Acquisitions approaching $290 million are part of the UAE's drive to build defence capabilities
Emirates is top US military customer
Two UAE orders for military helicopters and guided bombs capped a remarkable year for procurement in which the Emirates became the largest foreign purchaser of US defence equipment, a Pentagon agency said. The UAE, which has peacekeepers in Afghanistan, awarded Sikorksy Aircraft a US$171 million (Dh628m) contract for 14 UH-60 Black Hawk helicopters, which are used for tactical transport.
Separately, the US defence security co-operation agency, a unit of the Pentagon, said last week it had notified Congress of a potential sale of enhanced guided bomb units, parts, training and support to the UAE for about $290m. The same agency said in November that in the last fiscal year the UAE became the largest foreign purchaser of US defence equipment with sales of $7.9bn, ahead of Afghanistan ($5.4bn), Saudi Arabia ($3.3bn) and Taiwan ($3.2bn).
The spending included orders for munitions for the UAE's F-16 fighter jets as well as a new Patriot defensive missile system and a fleet of corvettes for the navy. "The Emirates is building the best air defence in the region and enhancing its naval capability, and all this costs money," said Riad Kahwaji, the chief executive of the Institute for Near East and Gulf Military Analysis. "They have made it clear from the start that they want only the best."
The UAE purchases have been fuelled by a quadrupling of oil prices in the past decade and by continuing regional tensions, including those involving Iran, the US and Israel over the Islamic republic's nuclear programme. The helicopter deal will require Sikorsky to configure the aircraft to UAE specifications and should be completed by the end of 2012. The main contractors for the second deal announced last week are Lockheed Martin and Raytheon, the Pentagon agency said.
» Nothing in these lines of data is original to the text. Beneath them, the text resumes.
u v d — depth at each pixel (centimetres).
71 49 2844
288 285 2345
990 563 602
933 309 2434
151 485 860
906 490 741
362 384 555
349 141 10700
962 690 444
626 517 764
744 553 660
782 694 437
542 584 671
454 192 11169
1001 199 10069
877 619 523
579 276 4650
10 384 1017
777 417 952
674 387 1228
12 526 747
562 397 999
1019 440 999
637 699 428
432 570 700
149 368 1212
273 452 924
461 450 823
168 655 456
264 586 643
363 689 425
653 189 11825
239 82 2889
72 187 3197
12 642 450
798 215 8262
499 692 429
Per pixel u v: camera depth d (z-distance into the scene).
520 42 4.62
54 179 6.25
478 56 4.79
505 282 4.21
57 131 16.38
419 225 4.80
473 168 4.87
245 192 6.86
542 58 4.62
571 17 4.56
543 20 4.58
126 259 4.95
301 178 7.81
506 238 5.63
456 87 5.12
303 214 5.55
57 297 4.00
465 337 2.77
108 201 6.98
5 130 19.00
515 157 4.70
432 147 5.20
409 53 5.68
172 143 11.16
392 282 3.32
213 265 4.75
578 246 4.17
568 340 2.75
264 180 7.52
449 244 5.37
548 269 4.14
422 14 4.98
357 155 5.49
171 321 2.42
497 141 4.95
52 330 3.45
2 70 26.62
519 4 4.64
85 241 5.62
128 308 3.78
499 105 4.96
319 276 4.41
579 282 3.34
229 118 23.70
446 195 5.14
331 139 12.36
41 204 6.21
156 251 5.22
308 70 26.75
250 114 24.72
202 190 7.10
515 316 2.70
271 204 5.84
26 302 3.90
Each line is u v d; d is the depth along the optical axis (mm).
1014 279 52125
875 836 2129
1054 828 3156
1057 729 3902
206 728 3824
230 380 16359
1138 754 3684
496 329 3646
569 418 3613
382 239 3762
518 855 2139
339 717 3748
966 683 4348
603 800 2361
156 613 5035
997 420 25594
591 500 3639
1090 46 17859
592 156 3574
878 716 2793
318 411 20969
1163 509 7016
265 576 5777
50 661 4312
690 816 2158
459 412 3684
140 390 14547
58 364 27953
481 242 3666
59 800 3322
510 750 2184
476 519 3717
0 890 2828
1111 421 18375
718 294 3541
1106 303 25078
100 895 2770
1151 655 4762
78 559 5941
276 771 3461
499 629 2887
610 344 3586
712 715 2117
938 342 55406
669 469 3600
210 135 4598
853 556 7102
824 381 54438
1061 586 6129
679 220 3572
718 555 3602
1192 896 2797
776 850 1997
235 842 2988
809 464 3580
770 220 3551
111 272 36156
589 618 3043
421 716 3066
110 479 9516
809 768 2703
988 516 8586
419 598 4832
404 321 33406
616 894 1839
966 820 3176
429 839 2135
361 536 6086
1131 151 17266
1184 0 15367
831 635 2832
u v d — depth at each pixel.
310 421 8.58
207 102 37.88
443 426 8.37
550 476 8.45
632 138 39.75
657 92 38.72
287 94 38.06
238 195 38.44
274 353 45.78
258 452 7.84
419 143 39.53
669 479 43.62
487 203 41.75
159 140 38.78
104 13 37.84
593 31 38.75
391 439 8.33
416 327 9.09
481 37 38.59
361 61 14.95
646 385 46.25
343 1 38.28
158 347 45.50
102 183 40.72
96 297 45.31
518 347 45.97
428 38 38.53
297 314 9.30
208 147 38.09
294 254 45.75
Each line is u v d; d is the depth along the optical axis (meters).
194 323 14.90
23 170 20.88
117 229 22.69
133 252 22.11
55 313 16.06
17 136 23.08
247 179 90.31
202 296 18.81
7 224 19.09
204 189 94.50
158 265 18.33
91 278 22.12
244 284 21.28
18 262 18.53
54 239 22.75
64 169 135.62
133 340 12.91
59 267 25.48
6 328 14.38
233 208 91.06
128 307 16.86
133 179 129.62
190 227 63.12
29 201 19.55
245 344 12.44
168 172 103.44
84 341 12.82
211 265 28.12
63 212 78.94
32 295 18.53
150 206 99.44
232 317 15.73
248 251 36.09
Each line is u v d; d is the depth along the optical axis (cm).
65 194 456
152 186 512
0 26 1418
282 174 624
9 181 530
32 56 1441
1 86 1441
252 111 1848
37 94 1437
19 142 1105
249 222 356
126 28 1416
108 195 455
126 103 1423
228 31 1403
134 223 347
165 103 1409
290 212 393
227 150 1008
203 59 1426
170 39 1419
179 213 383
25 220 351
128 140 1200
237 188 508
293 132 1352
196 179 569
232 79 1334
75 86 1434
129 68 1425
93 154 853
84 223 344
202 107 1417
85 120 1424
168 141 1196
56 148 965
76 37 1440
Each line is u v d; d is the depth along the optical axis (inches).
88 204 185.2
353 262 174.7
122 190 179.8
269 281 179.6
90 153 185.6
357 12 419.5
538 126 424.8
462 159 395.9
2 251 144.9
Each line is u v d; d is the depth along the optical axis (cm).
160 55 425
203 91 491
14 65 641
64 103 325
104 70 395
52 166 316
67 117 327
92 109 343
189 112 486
A number of deals could be announced this year as the UAE fills gaps in its defence system. "The Government is still very active and there are a few things it needs to close here," Mr Kahwaji said. Those include contracts for C-17 and C-130 military transport aeroplanes, advanced trainer jets and the French Rafale fighter jet. The advanced trainer jet contract with Alenia Aermacchi of Italy was expected to be announced at the Dubai Airshow in November but was postponed because of unresolved issues surrounding the production of parts in the UAE, Mr Kahwaji said. "There are a lot of technical issues that go into these contracts and they can get very complicated," he said.